You Can’t Skip the Grave

We love to tell the story of the resurrection. And that’s a good thing, but we can’t skip over the grave to get to it. There’s no resurrection without a painful death and a dark grave. We modern Christians are far more comfortable with the celebration than with the necessary conviction that must precede that celebration. We don’t like to think about it, but we’re no better than the crowds that shouted for Jesus’ death. Our sin put him on the cross just as their sin did. We’re full of corruption too. Evil is always crouched at the door, waiting to pounce on us. We might even be the modern equivalent of a Sadducee or Pharisee. We might have been photographed standing under Leo Frank’s swinging body with smug grins in a different time and place.

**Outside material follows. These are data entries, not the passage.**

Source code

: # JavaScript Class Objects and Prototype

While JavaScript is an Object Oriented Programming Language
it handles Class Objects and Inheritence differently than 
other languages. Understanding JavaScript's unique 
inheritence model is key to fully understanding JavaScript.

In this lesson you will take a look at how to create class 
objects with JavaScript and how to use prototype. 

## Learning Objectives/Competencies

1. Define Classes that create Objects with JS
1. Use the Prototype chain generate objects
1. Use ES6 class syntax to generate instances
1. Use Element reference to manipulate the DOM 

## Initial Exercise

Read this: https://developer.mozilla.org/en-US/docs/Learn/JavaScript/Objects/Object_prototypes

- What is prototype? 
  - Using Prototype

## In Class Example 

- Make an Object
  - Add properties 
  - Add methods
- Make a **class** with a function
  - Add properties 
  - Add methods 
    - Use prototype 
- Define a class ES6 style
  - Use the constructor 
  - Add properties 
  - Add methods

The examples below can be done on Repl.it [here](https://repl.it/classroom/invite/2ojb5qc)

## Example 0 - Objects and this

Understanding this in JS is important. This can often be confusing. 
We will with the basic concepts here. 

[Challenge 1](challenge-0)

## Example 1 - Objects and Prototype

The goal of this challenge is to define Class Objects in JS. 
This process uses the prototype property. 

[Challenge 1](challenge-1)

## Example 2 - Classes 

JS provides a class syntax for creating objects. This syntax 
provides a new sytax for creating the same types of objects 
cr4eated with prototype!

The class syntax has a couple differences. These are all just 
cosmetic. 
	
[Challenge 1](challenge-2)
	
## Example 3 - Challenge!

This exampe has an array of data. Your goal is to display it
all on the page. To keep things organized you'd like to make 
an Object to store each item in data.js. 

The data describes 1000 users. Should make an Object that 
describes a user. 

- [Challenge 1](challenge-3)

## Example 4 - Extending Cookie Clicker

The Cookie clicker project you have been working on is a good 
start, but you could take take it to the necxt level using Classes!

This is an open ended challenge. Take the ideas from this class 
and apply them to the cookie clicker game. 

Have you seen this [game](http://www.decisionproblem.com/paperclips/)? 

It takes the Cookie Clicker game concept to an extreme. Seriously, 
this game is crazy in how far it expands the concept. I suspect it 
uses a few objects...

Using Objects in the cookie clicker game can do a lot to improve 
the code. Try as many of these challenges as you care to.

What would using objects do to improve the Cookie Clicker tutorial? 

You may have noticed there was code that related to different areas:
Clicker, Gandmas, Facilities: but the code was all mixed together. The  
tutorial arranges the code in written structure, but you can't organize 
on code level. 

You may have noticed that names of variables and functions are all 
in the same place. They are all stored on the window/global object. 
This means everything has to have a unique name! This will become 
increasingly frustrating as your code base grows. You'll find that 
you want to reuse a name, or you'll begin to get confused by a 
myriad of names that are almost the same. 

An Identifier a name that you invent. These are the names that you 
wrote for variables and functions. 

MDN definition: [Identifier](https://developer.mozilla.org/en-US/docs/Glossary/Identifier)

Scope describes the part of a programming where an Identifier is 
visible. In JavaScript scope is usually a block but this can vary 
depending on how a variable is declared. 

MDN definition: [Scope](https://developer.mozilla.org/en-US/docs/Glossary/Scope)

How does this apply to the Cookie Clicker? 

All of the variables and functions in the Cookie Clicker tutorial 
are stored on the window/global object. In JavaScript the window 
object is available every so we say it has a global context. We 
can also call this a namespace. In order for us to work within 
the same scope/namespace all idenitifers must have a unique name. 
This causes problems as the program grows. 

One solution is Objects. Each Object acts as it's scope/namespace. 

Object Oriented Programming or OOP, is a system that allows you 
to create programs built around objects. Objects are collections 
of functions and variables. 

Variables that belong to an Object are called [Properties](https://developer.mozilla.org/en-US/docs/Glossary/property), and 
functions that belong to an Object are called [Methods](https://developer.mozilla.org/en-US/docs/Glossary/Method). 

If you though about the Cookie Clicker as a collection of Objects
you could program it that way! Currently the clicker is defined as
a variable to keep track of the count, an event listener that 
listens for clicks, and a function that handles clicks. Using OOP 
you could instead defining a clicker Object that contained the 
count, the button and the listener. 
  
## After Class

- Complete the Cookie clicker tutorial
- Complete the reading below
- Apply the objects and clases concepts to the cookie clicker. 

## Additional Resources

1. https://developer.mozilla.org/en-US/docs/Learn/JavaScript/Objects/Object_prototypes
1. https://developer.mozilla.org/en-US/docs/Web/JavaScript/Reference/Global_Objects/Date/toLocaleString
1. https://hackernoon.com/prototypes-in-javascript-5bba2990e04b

Most folks want to skip right past the painful death-to-self repentance brings. But the apostle Paul, another flawed sinner turned preacher, called that death-to-self a daily process. Calvary brings graphic clarity to a twofold revelation: First, humanity is desperately sinful and deserves punishment. Second, God loves us so much that He took that punishment on our behalf and now offers pardon for our depravity. We aren’t good. Not even close. But He’s good—more good than we know. His blood can cleanse us from all unrighteousness, but first, we must face the ugly truth about ourselves. Letting the old you die hurts. It hurts a lot. But the resurrection that follows is worth it.